Task description:
Reproduce the lines from the one with "family: Dermestidae" to the one with "genus: Scinax", substituting "vernacular name" for "common name" and leaving all else unchanged.

Data:
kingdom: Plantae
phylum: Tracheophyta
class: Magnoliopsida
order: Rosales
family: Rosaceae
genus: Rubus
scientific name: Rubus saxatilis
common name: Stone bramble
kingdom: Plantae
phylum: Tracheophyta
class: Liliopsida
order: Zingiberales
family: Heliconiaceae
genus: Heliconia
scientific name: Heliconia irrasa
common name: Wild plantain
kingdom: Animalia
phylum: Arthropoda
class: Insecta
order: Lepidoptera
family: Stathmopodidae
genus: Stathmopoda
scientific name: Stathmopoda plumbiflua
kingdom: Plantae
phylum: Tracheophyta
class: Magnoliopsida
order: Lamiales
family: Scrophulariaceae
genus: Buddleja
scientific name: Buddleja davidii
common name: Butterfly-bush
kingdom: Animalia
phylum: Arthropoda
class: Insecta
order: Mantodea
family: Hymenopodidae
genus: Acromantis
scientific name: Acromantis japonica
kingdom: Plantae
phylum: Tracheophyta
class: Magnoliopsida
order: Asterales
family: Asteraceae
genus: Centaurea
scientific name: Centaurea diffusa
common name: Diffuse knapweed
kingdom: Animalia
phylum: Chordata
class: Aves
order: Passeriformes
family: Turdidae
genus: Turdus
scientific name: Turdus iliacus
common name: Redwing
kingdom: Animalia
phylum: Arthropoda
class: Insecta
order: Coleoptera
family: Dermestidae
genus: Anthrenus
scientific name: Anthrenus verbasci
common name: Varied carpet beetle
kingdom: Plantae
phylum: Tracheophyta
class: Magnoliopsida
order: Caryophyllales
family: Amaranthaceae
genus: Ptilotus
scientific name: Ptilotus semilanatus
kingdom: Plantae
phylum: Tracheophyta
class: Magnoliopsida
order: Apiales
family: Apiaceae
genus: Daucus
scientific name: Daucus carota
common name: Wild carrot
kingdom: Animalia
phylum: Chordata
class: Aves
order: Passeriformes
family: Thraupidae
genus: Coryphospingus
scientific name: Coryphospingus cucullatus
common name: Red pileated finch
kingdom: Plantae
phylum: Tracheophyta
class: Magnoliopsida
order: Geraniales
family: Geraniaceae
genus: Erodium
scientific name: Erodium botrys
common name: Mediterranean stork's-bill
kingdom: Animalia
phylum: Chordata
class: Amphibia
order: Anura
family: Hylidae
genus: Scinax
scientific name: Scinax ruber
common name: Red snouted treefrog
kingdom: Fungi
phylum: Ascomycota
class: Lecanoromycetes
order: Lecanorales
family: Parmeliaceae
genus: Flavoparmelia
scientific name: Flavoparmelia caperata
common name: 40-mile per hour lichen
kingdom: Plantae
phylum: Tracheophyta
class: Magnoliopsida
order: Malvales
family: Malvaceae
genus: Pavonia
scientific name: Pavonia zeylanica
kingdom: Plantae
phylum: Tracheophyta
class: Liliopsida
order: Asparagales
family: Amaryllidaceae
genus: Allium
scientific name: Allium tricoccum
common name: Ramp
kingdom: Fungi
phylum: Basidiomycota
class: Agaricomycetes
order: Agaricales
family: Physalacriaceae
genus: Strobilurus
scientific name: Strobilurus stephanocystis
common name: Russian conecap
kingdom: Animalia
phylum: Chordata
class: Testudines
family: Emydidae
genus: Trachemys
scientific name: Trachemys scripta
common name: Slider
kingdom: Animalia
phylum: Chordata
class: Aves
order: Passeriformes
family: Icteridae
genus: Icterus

Completed task:
family: Dermestidae
genus: Anthrenus
scientific name: Anthrenus verbasci
vernacular name: Varied carpet beetle
kingdom: Plantae
phylum: Tracheophyta
class: Magnoliopsida
order: Caryophyllales
family: Amaranthaceae
genus: Ptilotus
scientific name: Ptilotus semilanatus
kingdom: Plantae
phylum: Tracheophyta
class: Magnoliopsida
order: Apiales
family: Apiaceae
genus: Daucus
scientific name: Daucus carota
vernacular name: Wild carrot
kingdom: Animalia
phylum: Chordata
class: Aves
order: Passeriformes
family: Thraupidae
genus: Coryphospingus
scientific name: Coryphospingus cucullatus
vernacular name: Red pileated finch
kingdom: Plantae
phylum: Tracheophyta
class: Magnoliopsida
order: Geraniales
family: Geraniaceae
genus: Erodium
scientific name: Erodium botrys
vernacular name: Mediterranean stork's-bill
kingdom: Animalia
phylum: Chordata
class: Amphibia
order: Anura
family: Hylidae
genus: Scinax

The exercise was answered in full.